EXERCISE DETAILS. Please count the lines in the records below that contain the string "VERTEX", and reply with only that number.
--- Start of DATA TO PROCESS ---
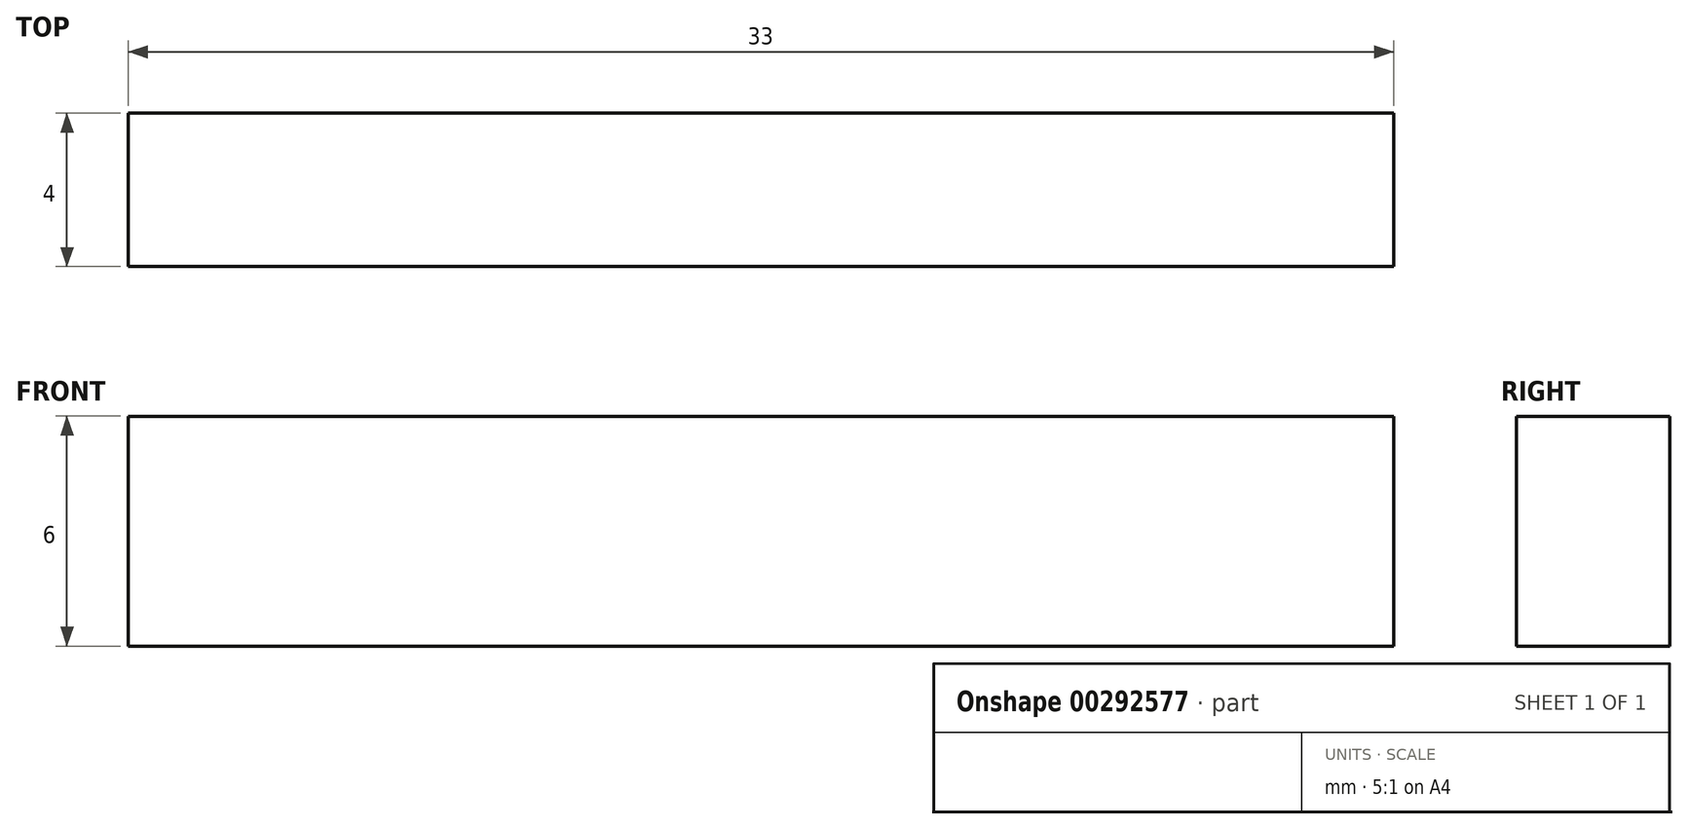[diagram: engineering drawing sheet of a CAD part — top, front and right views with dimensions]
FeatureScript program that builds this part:
annotation { "Feature Type Name" : "Feature", "Feature Type Description" : "" }
export const myFeature = defineFeature(function(context is Context, id is Id, definition is map)
    precondition{}
    {
        {
            var Q0;
            Q0=qCreatedBy(makeId("Front.planeOp"),FACE);
            var sketch = newSketch(context, id + "F0", { "sketchPlane" : qUnion([Q0])});
            skLineSegment(sketch, "E0", {"start": v(-14.88, -2.37) * mm, "end": v(18.12, -2.37) * mm});
            skLineSegment(sketch, "E1", {"start": v(18.12, -2.37) * mm, "end": v(18.12, -8.37) * mm});
            skLineSegment(sketch, "E2", {"start": v(18.12, -8.37) * mm, "end": v(-14.88, -8.37) * mm});
            skLineSegment(sketch, "E3", {"start": v(-14.88, -8.37) * mm, "end": v(-14.88, -2.37) * mm});
            skSolve(sketch);
        }
        {
            var Q0;
            Q0 = qSketchRegion(id + "F0", true);
            extrude(context, id + "F1", {"entities" : qUnion([Q0]), "depth" : 4 * mm});
        }
    });
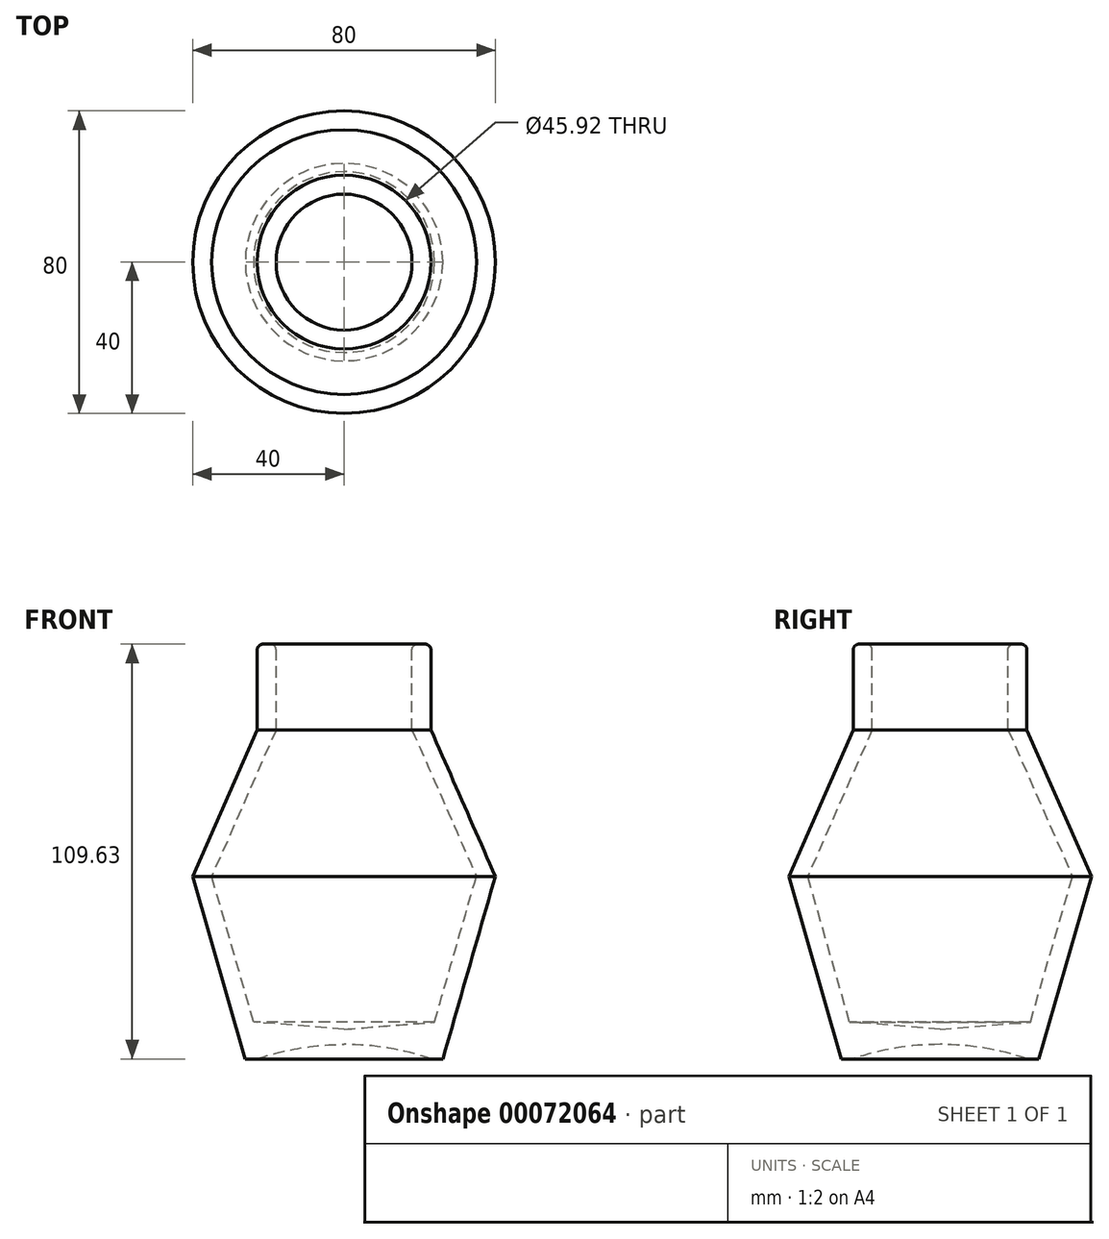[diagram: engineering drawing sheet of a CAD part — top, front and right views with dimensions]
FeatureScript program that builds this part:
annotation { "Feature Type Name" : "Feature", "Feature Type Description" : "" }
export const myFeature = defineFeature(function(context is Context, id is Id, definition is map)
    precondition{}
    {
        {
            var Q0;
            Q0=qCreatedBy(makeId("Front.planeOp"),FACE);
            var sketch = newSketch(context, id + "F0", { "sketchPlane" : qUnion([Q0])});
            skLineSegment(sketch, "E0", {"start": v(40, 0) * mm, "end": v(22.96, 38.77) * mm});
            skLineSegment(sketch, "E1", {"start": v(22.96, 38.77) * mm, "end": v(22.96, 61.4) * mm});
            skLineSegment(sketch, "E2", {"start": v(40, 0) * mm, "end": v(26.1, -48.24) * mm});
            skLineSegment(sketch, "E3", {"start": v(0, -44.41) * mm, "end": v(0, 47.06) * mm, "construction": true});
            skLineSegment(sketch, "E4", {"start": v(22.96, 61.4) * mm, "end": v(17.96, 61.4) * mm});
            skLineSegment(sketch, "E5", {"start": v(17.96, 61.4) * mm, "end": v(17.96, 38.77) * mm});
            skLineSegment(sketch, "E6", {"start": v(17.96, 38.77) * mm, "end": v(35, 0) * mm});
            skLineSegment(sketch, "E7", {"start": v(35, 0) * mm, "end": v(23.91, -38.5) * mm});
            skLineSegment(sketch, "E8", {"start": v(23.91, -38.5) * mm, "end": v(0, -40.41) * mm});
            skLineSegment(sketch, "E9", {"start": v(26.1, -48.24) * mm, "end": v(23.1, -48.24) * mm});
            skArc(sketch, "E10", {"start": v(23.1, -48.24) * mm, "mid": v(11.71, -45.38) * mm, "end": v(0, -44.41) * mm});
            skSolve(sketch);
        }
        {
            var Q0;
            Q0 = qConstructionFilter(qBodyType(qCreatedBy(id + "F0" ,EDGE), BodyType.WIRE), ConstructionObject.NO);
            var Q1;
            Q1=sQuery(id+"F0.wireOp",EDGE,"E3");
            revolve(context, id + "F1", {"bodyType" : ToolBodyType.SURFACE, "surfaceEntities" : qUnion([Q0]), "axis" : qUnion([Q1]), "revolveType" : RevolveType.FULL});
        }
        {
            var Q0;
            Q0=makeQuery(id+"F1.opRevolve","SWEPT_EDGE",EDGE,{"disambiguationData":[OSD([sQuery(id+"F0.wireOp",VERTEX,"E4.start")])]});
            var Q1;
            Q1=makeQuery(id+"F1.opRevolve","SWEPT_EDGE",EDGE,{"disambiguationData":[OSD([sQuery(id+"F0.wireOp",VERTEX,"E5.start")])]});
            fillet(context, id + "F2", {"entities" : qUnion([Q0, Q1]), "radius" : 1.5 * mm, "tangentPropagation" : true, "allowEdgeOverflow" : false});
        }
    });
--- End of DATA TO PROCESS ---
WRITTEN ANSWER. 2